The sport has now spread around the world from Canada and America, to countries all over Europe, South Africa, New Zealand and here in Australia. In Australia, dragon boating began over 25 years ago when the Western Australian Surf Life Saving Association was invited to the Penang Festival. Since then State Dragon Boat Associations and a number of clubs have been formed around Australia. In Queensland 30 clubs represent more than 2000 members. Regular regattas are held around the south east with crews of mixed, women’s and men’s teams competing in junior, premier, master, grand master and great grand master categories. Races are held over distances ranging from 200m to 2000m with four to six boats in each race. The end of each season culminates in the Queensland State Titles where clubs from around Queensland compete. Clubs can also choose to compete at the Australian National Titles held annually in a different state each year. Corporate events are also held giving small and large organisations the chance to bond and work as a team while experiencing all the spectacle and colour of a dragon boat regatta.

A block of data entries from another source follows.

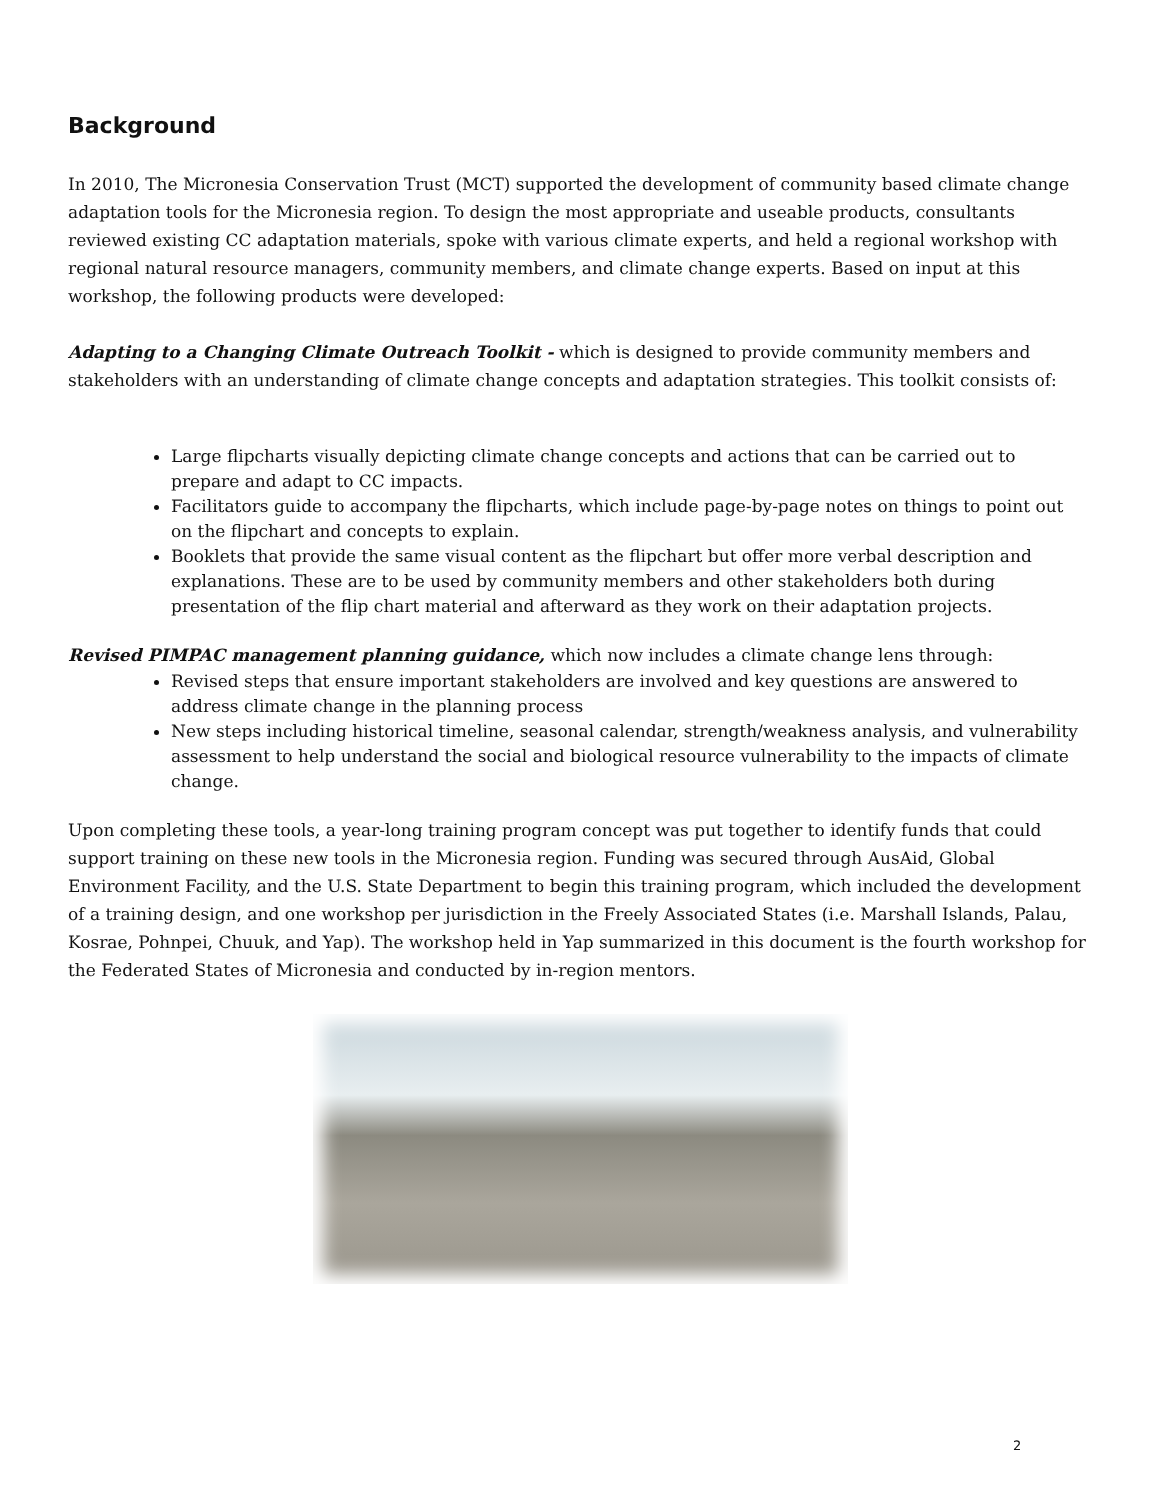Background
In 2010, The Micronesia Conservation Trust (MCT) supported the development of community based climate change adaptation tools for the Micronesia region. To design the most appropriate and useable products, consultants reviewed existing CC adaptation materials, spoke with various climate experts, and held a regional workshop with regional natural resource managers, community members, and climate change experts. Based on input at this workshop, the following products were developed:
Adapting to a Changing Climate Outreach Toolkit - which is designed to provide community members and stakeholders with an understanding of climate change concepts and adaptation strategies. This toolkit consists of:
Large flipcharts visually depicting climate change concepts and actions that can be carried out to prepare and adapt to CC impacts.
Facilitators guide to accompany the flipcharts, which include page-by-page notes on things to point out on the flipchart and concepts to explain.
Booklets that provide the same visual content as the flipchart but offer more verbal description and explanations. These are to be used by community members and other stakeholders both during presentation of the flip chart material and afterward as they work on their adaptation projects.
Revised PIMPAC management planning guidance, which now includes a climate change lens through:
Revised steps that ensure important stakeholders are involved and key questions are answered to address climate change in the planning process
New steps including historical timeline, seasonal calendar, strength/weakness analysis, and vulnerability assessment to help understand the social and biological resource vulnerability to the impacts of climate change.
Upon completing these tools, a year-long training program concept was put together to identify funds that could support training on these new tools in the Micronesia region. Funding was secured through AusAid, Global Environment Facility, and the U.S. State Department to begin this training program, which included the development of a training design, and one workshop per jurisdiction in the Freely Associated States (i.e. Marshall Islands, Palau, Kosrae, Pohnpei, Chuuk, and Yap). The workshop held in Yap summarized in this document is the fourth workshop for the Federated States of Micronesia and conducted by in-region mentors.
2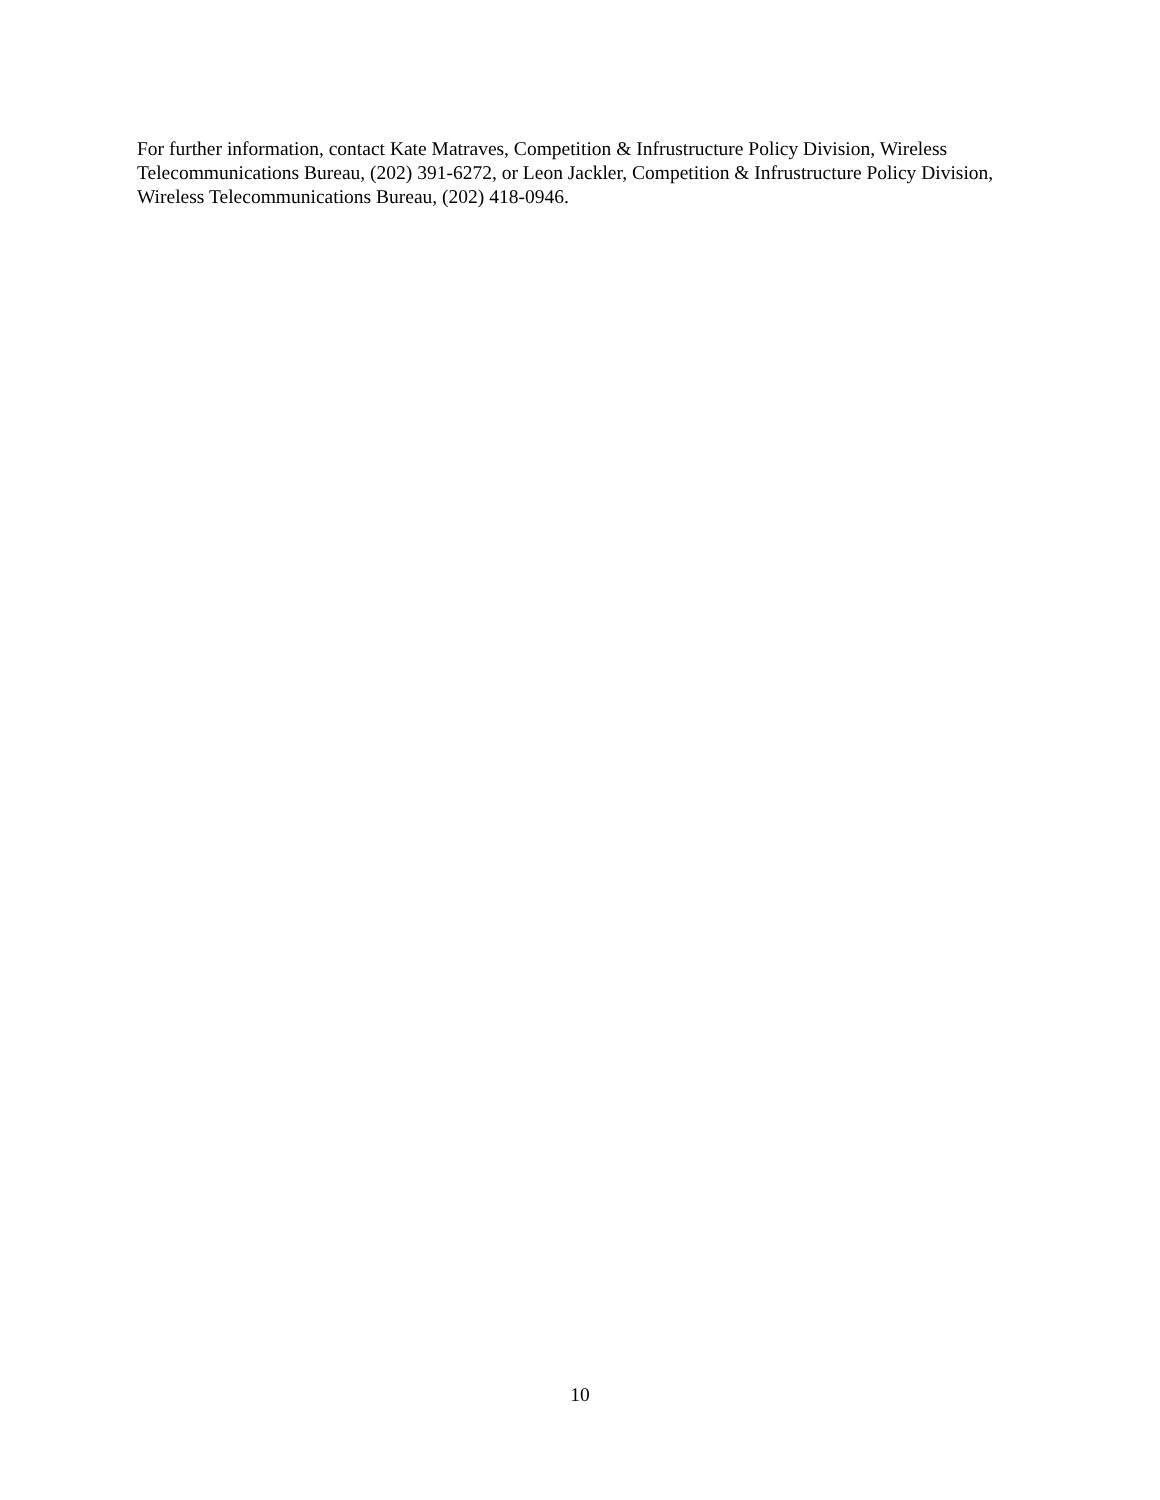For further information, contact Kate Matraves, Competition & Infrustructure Policy Division, Wireless Telecommunications Bureau, (202) 391-6272, or Leon Jackler, Competition & Infrustructure Policy Division, Wireless Telecommunications Bureau, (202) 418-0946.
10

When competing at regattas, boats start from a standing position, the combination of strength and near perfect timing is necessary to get your boat across the finish line first. Endurance is also an important element of dragon boat racing and this goes hand in hand with the crew pacing themselves so that they don’t fade half way in a race and ensures they have enough reserves to power across the finish line as many races are fought out in the last few meters and placings often differ by split seconds. The sport of dragon boating is truly one of the most exciting team sports that anyone can participate in. Dragon Boating is characteristically a social sport, and while it has the added benefits of working a whole range of muscles and develops both strength and endurance.